Army

Critical Hack Blamed on Previously Arrested Army Soldier

Now that the DOJ “has linked the arrest of a serving U.S. Army soldier” in December to a massive hack of AT&T and Verizon last year, FBI rats can breath a little easier. The bureau recently notified them that data which can identify them was loose in the wild. It’s a really good thing President Donald Trump plans to clean out the Pentagon. There have been too many service members accused of serious crimes under the current watch.

Army Soldier linked

When Army soldier Cameron John Wagenius was arrested in December, the feds charged him with “trying to sell confidential phone records of both Donald Trump and Kamala Harris.

On Friday, January 17, the DOJ linked him to an even bigger breach. A “massive hack of AT&T and Verizon last year.

The phone company compromise is listed as “one of the most wide-reaching attacks of 2024, with more than 160 companies impacted.” The attackers stole “millions of phone records from telecom giants.

Army
An active duty U.S. Army soldier has been linked to the massive hack of AT&T and Verizon last year.

Besides the incoming and outgoing call logs of FBI agents, “victims also included major corporations such as LendingTree, Santander Bank, and Ticketmaster.” Nobody expected one of our Army soldiers to be responsible. Apparently, he has too much time on his hands and not enough supervision. Incoming Secretary of Defense Pete Hegseth plans to change that.

The phone companies share some of the blame. An ordinary hacker, even one with Army training, shouldn’t be able to walk right through “weak cybersecurity measures.” The telecom giants made it easy through “the lack of multi-factor authentication.

The soldier and his associates were easily able to “siphon customer and corporate data using stolen passwords infected with malware.” Wagenius was stationed at Fort Cavazos, formerly known as Fort Hood, in Killeen, Texas.

Connected to earlier case

The FBI was already on edge from the “growing list of cybersecurity issues” as hack attacks have become a hobby for opportunistic people with access to computers. There are off the shelf hacking tools freely available with lots of social media instruction videos on how to use them.

Work instructions
1. According to the article about the telecom hack, where was Cameron John Wagenius stationed?
2. Please carry on the article about the telecom hack, starting after its final sentence.

Excerpted records
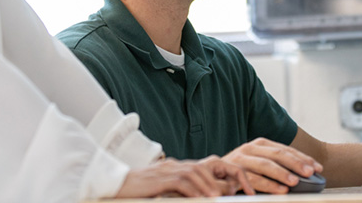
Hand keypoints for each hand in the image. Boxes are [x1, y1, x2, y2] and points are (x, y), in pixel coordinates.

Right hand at [115, 155, 253, 197]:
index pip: (212, 165)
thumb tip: (207, 197)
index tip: (245, 188)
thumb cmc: (141, 191)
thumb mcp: (167, 191)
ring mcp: (169, 170)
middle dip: (230, 175)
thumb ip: (185, 191)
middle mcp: (179, 165)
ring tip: (223, 196)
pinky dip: (195, 189)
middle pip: (210, 164)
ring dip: (213, 185)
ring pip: (198, 172)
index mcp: (182, 167)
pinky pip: (182, 182)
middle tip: (244, 189)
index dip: (231, 174)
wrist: (116, 184)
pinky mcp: (160, 179)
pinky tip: (203, 198)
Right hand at [222, 137, 323, 193]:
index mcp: (261, 144)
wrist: (214, 173)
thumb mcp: (260, 163)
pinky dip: (267, 185)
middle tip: (310, 172)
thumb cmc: (242, 170)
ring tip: (295, 181)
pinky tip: (279, 190)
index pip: (286, 149)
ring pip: (265, 165)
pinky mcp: (233, 170)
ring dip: (281, 173)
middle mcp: (251, 148)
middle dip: (296, 163)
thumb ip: (277, 164)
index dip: (303, 158)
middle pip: (277, 154)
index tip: (318, 167)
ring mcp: (241, 158)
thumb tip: (307, 171)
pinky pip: (253, 178)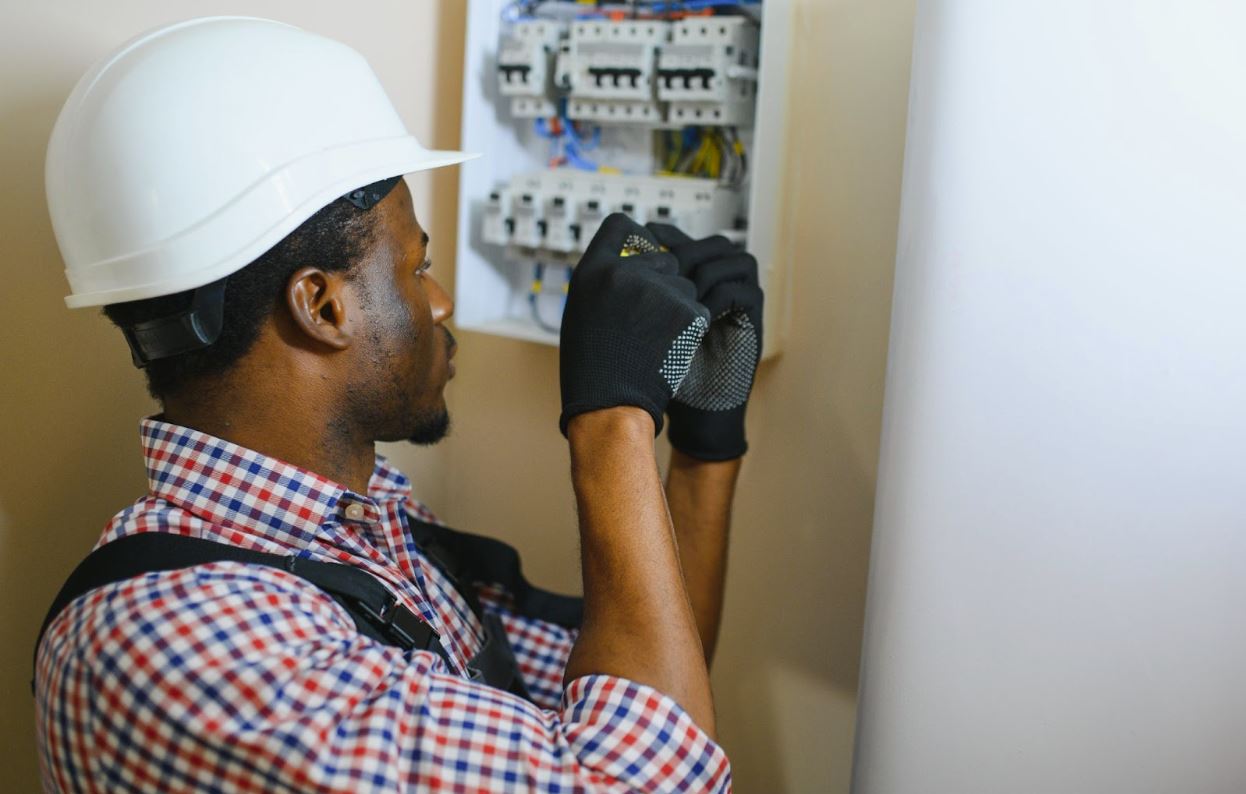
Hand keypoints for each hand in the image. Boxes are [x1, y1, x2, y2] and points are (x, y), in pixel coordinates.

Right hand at [559, 214, 710, 435]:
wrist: (610, 406)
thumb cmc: (592, 367)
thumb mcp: (583, 311)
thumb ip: (605, 281)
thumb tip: (633, 261)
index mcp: (592, 270)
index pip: (619, 225)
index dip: (636, 237)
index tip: (643, 250)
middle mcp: (624, 271)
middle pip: (663, 257)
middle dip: (664, 282)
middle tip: (649, 319)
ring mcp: (658, 289)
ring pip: (685, 286)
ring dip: (679, 307)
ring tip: (655, 340)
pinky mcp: (687, 310)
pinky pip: (699, 309)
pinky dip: (692, 328)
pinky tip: (671, 348)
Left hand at [646, 223, 762, 459]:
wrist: (688, 414)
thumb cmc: (657, 374)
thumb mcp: (637, 328)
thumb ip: (631, 297)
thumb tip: (608, 261)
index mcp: (692, 282)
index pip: (683, 239)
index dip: (664, 237)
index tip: (639, 246)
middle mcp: (720, 287)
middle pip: (713, 243)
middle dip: (685, 252)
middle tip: (661, 272)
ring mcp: (740, 302)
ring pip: (734, 259)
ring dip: (703, 273)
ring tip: (679, 295)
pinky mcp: (752, 322)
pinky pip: (743, 291)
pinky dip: (717, 298)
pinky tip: (695, 316)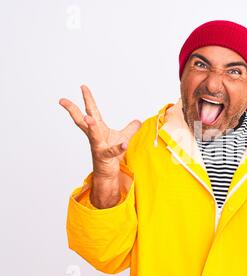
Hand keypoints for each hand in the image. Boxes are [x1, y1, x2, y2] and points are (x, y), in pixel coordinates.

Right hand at [59, 85, 140, 207]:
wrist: (108, 172)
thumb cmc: (112, 154)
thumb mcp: (123, 137)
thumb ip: (130, 129)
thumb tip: (138, 120)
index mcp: (98, 129)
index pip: (92, 111)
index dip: (88, 99)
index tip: (83, 87)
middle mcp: (94, 136)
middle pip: (81, 121)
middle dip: (73, 110)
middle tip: (63, 100)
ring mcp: (98, 146)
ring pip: (93, 135)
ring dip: (92, 126)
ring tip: (89, 118)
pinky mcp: (105, 156)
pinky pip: (112, 151)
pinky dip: (118, 147)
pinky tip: (124, 144)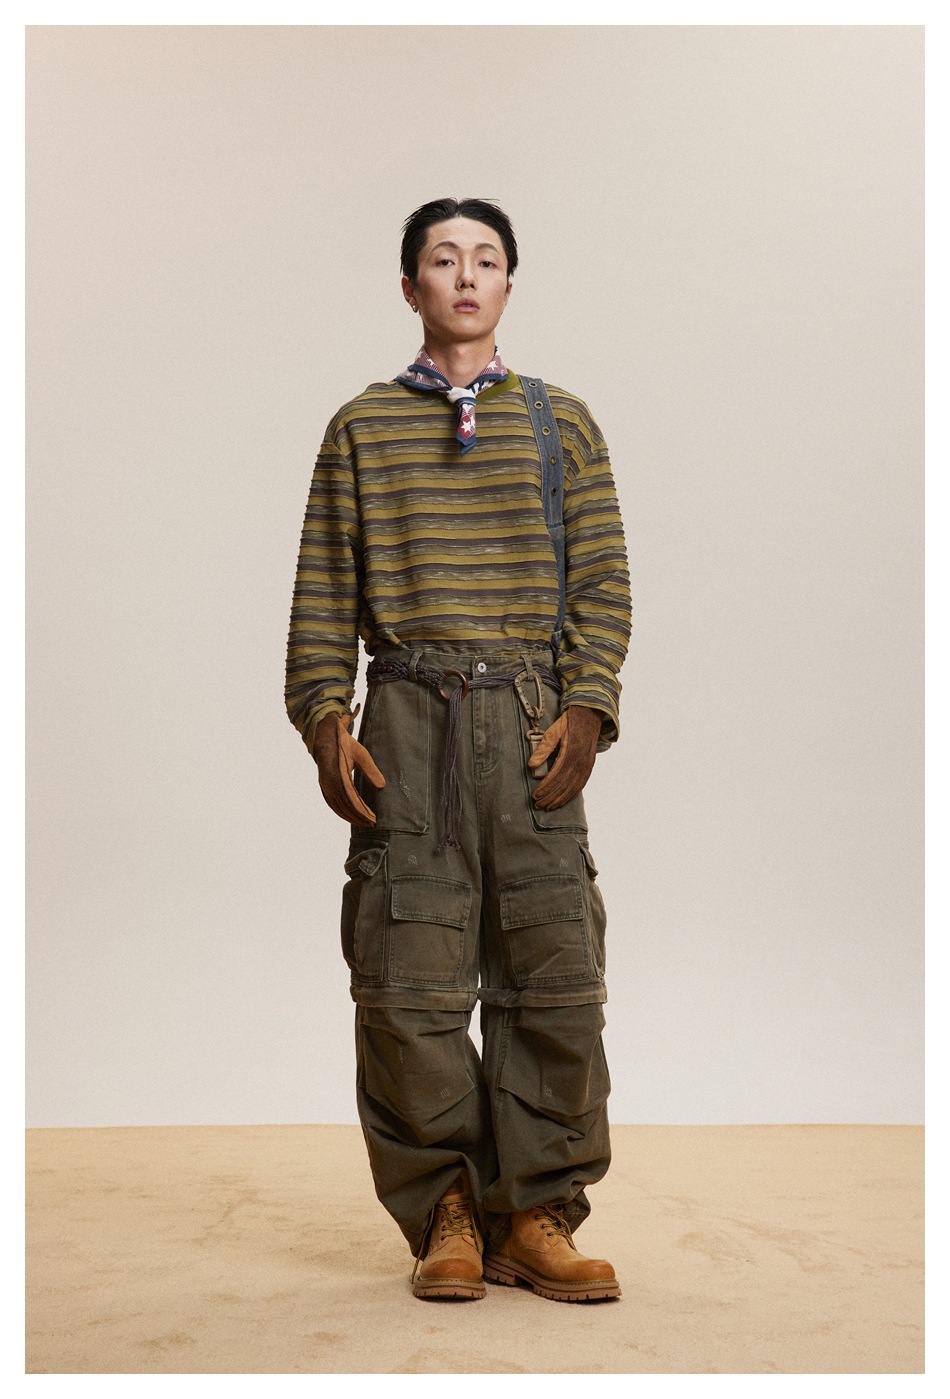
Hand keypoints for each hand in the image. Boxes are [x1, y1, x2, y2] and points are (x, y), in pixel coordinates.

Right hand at [313, 712, 385, 826]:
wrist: (325, 736)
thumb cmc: (345, 744)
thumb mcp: (361, 754)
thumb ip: (371, 770)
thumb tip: (382, 786)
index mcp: (339, 777)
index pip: (353, 802)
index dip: (363, 813)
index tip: (374, 820)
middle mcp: (330, 784)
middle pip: (345, 808)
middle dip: (359, 818)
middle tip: (372, 824)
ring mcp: (325, 785)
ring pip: (337, 808)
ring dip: (350, 817)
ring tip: (363, 822)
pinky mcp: (323, 785)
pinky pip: (331, 803)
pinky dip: (341, 812)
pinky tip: (349, 815)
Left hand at [529, 705, 602, 809]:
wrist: (590, 714)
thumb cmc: (569, 722)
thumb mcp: (553, 731)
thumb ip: (543, 749)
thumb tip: (531, 765)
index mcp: (571, 752)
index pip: (556, 775)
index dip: (546, 787)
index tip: (535, 795)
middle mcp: (580, 761)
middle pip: (564, 785)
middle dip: (550, 797)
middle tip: (538, 805)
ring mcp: (587, 764)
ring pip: (573, 787)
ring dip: (560, 799)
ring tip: (548, 807)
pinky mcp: (589, 765)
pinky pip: (581, 784)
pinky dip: (571, 794)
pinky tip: (563, 800)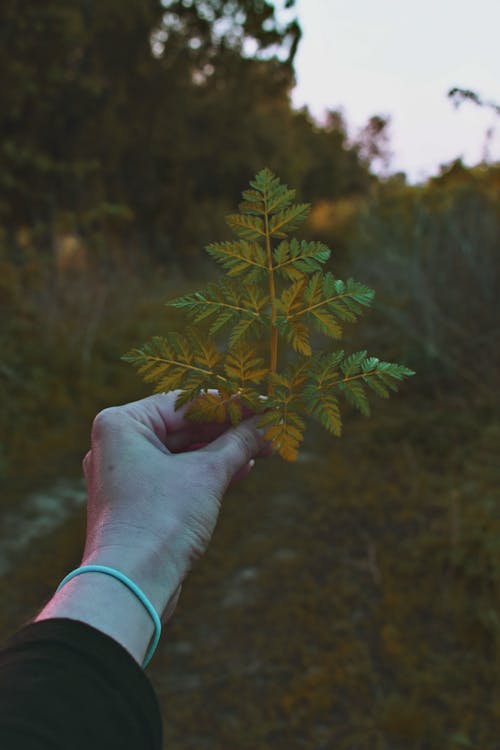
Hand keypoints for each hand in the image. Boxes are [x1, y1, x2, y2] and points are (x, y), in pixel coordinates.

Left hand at [81, 390, 272, 619]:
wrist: (130, 587)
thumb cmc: (160, 521)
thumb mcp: (207, 474)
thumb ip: (239, 442)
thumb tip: (268, 422)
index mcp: (122, 424)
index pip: (187, 402)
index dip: (233, 403)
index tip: (268, 404)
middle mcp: (118, 444)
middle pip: (185, 425)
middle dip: (231, 428)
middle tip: (271, 426)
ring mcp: (126, 473)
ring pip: (183, 451)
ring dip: (224, 449)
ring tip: (263, 446)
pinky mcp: (138, 499)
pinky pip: (177, 474)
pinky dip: (208, 471)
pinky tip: (242, 467)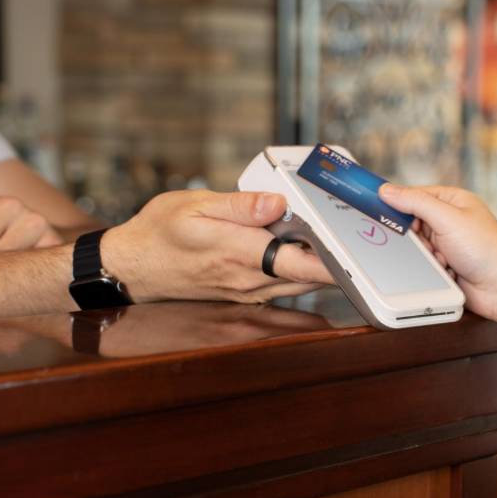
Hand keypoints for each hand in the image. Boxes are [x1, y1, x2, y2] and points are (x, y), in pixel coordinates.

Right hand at [102, 190, 334, 303]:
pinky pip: (283, 286)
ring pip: (299, 284)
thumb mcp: (195, 205)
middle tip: (364, 243)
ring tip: (344, 244)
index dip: (333, 262)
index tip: (357, 254)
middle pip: (308, 277)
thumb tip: (277, 204)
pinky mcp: (244, 293)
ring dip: (322, 269)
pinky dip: (302, 272)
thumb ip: (240, 206)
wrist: (132, 267)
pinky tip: (310, 252)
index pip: (299, 264)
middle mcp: (247, 278)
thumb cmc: (159, 232)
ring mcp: (247, 290)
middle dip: (338, 263)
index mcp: (239, 252)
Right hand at [379, 184, 496, 320]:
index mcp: (452, 201)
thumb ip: (416, 202)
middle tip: (424, 243)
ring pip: (416, 247)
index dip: (398, 203)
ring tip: (443, 259)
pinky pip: (423, 265)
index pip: (415, 195)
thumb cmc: (487, 248)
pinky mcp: (445, 265)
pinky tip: (445, 270)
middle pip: (413, 224)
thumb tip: (388, 190)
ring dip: (425, 256)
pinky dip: (429, 269)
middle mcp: (450, 221)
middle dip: (416, 238)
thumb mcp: (447, 218)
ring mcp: (447, 244)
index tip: (378, 208)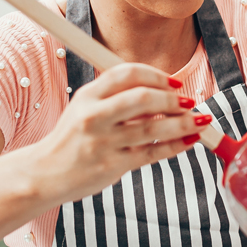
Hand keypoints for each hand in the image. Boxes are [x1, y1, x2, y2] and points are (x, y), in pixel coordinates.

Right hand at [28, 63, 210, 202]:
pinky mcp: (112, 166)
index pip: (127, 74)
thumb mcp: (84, 108)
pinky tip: (190, 140)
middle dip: (173, 100)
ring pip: (153, 129)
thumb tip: (163, 92)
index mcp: (88, 95)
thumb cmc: (72, 138)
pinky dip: (176, 146)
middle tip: (189, 103)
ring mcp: (103, 143)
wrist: (45, 173)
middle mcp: (94, 117)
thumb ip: (117, 97)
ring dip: (183, 124)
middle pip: (143, 99)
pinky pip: (152, 154)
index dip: (156, 75)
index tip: (174, 83)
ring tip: (201, 121)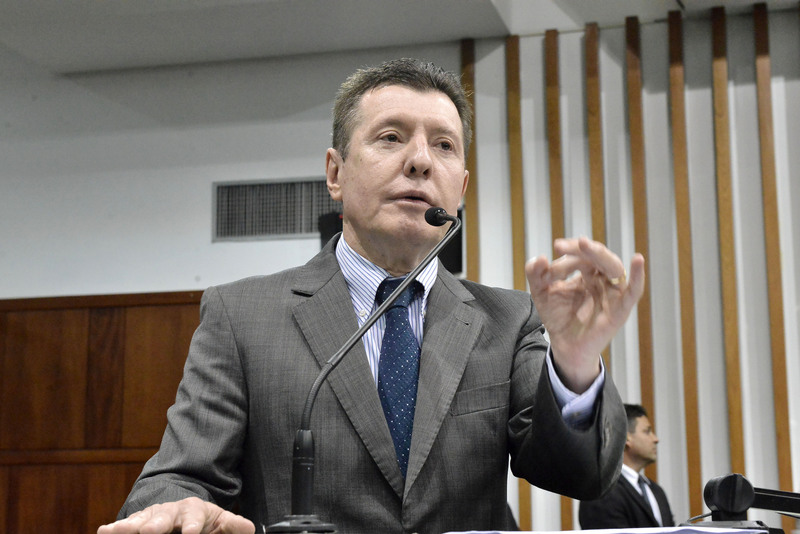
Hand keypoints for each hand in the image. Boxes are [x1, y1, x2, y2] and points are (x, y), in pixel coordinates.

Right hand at [97, 497, 254, 533]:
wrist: (185, 513)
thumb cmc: (204, 522)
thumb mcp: (221, 522)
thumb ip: (232, 525)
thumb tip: (249, 527)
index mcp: (195, 510)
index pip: (195, 516)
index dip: (193, 525)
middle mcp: (172, 512)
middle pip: (164, 517)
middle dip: (156, 524)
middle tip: (150, 532)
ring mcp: (153, 517)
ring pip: (142, 520)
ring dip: (130, 526)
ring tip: (117, 531)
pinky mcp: (139, 524)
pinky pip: (127, 525)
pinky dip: (115, 528)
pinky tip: (104, 530)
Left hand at [525, 237, 644, 392]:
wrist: (564, 346)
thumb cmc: (557, 317)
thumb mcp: (541, 292)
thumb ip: (535, 273)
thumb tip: (539, 258)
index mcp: (587, 273)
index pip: (581, 255)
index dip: (568, 251)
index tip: (553, 251)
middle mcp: (603, 280)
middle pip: (598, 256)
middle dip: (580, 249)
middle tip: (559, 246)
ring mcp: (613, 293)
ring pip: (614, 267)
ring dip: (599, 254)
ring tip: (583, 244)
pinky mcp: (620, 309)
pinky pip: (634, 291)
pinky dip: (638, 276)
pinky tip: (638, 259)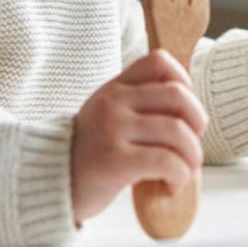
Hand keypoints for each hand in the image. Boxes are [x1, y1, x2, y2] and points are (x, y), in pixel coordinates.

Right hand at [70, 49, 207, 224]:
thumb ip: (139, 104)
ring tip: (184, 171)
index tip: (183, 110)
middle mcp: (114, 102)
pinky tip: (171, 185)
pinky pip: (166, 161)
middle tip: (192, 143)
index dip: (183, 80)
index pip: (158, 61)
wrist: (49, 180)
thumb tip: (189, 111)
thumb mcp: (108, 113)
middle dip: (198, 121)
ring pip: (177, 132)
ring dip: (192, 156)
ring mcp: (113, 129)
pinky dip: (180, 175)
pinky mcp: (115, 161)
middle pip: (178, 96)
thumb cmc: (90, 151)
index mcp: (115, 87)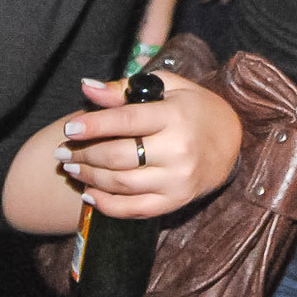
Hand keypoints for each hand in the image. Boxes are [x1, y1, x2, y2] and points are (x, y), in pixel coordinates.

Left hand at [57, 72, 241, 218]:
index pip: (125, 121)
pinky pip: (134, 210)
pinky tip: (90, 194)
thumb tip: (86, 87)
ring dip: (90, 178)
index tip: (69, 129)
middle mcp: (177, 150)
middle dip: (84, 155)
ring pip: (122, 185)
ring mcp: (177, 180)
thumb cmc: (195, 109)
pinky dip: (107, 205)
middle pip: (119, 157)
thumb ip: (124, 89)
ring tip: (73, 168)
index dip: (92, 125)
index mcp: (175, 116)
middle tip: (63, 152)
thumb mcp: (168, 87)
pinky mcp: (176, 201)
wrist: (233, 142)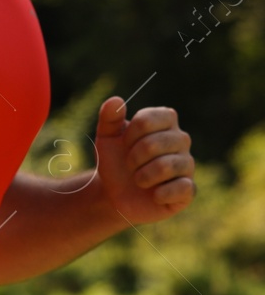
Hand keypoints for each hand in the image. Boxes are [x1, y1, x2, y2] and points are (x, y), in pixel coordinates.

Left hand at [92, 97, 194, 224]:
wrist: (114, 193)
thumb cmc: (115, 160)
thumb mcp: (107, 138)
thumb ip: (109, 118)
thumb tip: (115, 100)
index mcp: (165, 121)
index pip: (145, 120)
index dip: (128, 136)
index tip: (125, 144)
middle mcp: (181, 139)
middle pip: (152, 144)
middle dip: (132, 159)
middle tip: (130, 165)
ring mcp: (187, 164)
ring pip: (165, 166)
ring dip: (141, 177)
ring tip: (139, 180)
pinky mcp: (188, 189)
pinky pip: (182, 188)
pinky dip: (161, 193)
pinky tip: (154, 194)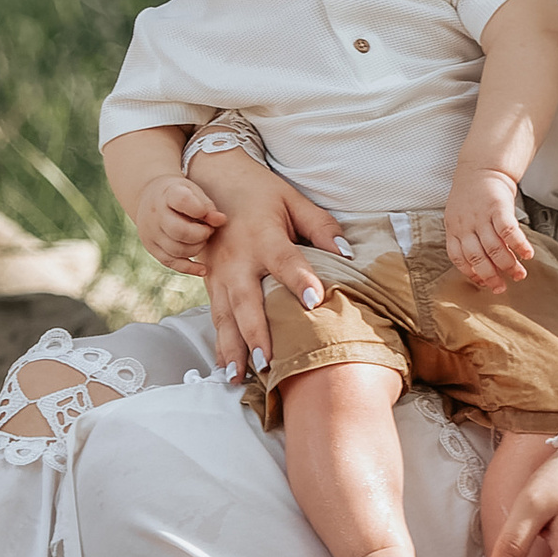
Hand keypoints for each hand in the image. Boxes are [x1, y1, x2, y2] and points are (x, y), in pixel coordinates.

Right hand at [133, 171, 227, 269]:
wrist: (150, 198)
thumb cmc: (181, 195)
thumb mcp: (194, 192)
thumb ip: (208, 207)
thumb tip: (221, 220)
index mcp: (168, 194)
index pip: (182, 201)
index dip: (200, 210)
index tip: (205, 212)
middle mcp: (155, 214)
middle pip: (178, 231)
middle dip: (201, 234)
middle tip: (208, 230)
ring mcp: (151, 233)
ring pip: (176, 250)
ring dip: (197, 248)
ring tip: (202, 239)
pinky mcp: (152, 248)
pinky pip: (171, 263)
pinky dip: (189, 268)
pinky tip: (204, 269)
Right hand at [195, 152, 349, 381]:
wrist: (212, 180)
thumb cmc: (260, 192)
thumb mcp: (293, 200)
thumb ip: (321, 227)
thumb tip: (348, 254)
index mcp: (263, 236)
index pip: (285, 260)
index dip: (299, 279)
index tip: (314, 301)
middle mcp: (237, 259)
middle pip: (246, 300)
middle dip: (255, 332)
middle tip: (267, 362)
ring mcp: (219, 273)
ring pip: (224, 315)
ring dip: (232, 347)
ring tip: (240, 376)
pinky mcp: (210, 283)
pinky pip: (215, 317)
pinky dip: (220, 344)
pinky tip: (226, 368)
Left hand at [444, 160, 532, 289]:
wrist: (482, 166)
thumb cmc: (473, 194)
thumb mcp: (460, 216)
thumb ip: (467, 238)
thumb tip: (482, 264)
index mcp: (453, 229)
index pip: (459, 258)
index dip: (472, 274)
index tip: (484, 284)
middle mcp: (465, 225)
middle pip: (478, 258)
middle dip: (491, 276)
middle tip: (502, 287)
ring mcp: (481, 216)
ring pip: (494, 248)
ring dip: (508, 265)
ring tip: (520, 274)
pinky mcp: (498, 207)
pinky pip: (508, 231)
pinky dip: (519, 245)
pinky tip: (528, 254)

Answers for the exercise
1. Fort Cavazos, formerly known as Fort Hood, in Killeen, Texas.

2.
Federal officials don’t want to make a big deal of the fact we have criminals in the Army. Especially not after New Year’s Day revealed an ISIS sleeper cell terrorist and a suicidal Green Beret. Both were in the same branch of the service.

As DOJ leadership is about to be replaced with President Trump’s hand picked officials, federal prosecutors announced Wagenius’ involvement with “an earlier case involving two alleged hackers, Connor Moucka and John Binns.

Previously charged with trying to sell confidential phone records of both Donald Trump and Kamala Harris.

After being arrested for trying to shake down Trump and Kamala Harris, the Army soldier was “later extradited to Washington state.” His alleged co-conspirators “were charged with breaching cloud-computing platform Snowflake, resulting in the theft of sensitive data from numerous corporate clients.

While they’ve probably known about it for a while, “this marks the first time prosecutors have publicly tied Wagenius to the Snowflake data breaches, an attack that compromised sensitive information from over 160 companies.

They didn’t want the world to know he was in the Army when he did it. Security insider and journalist Brian Krebs was way ahead of them. “Krebs reported in November that Wagenius allegedly threatened to release stolen data, including call logs of Vice President Kamala Harris and President-elect Donald Trump if Canadian authorities did not release Moucka.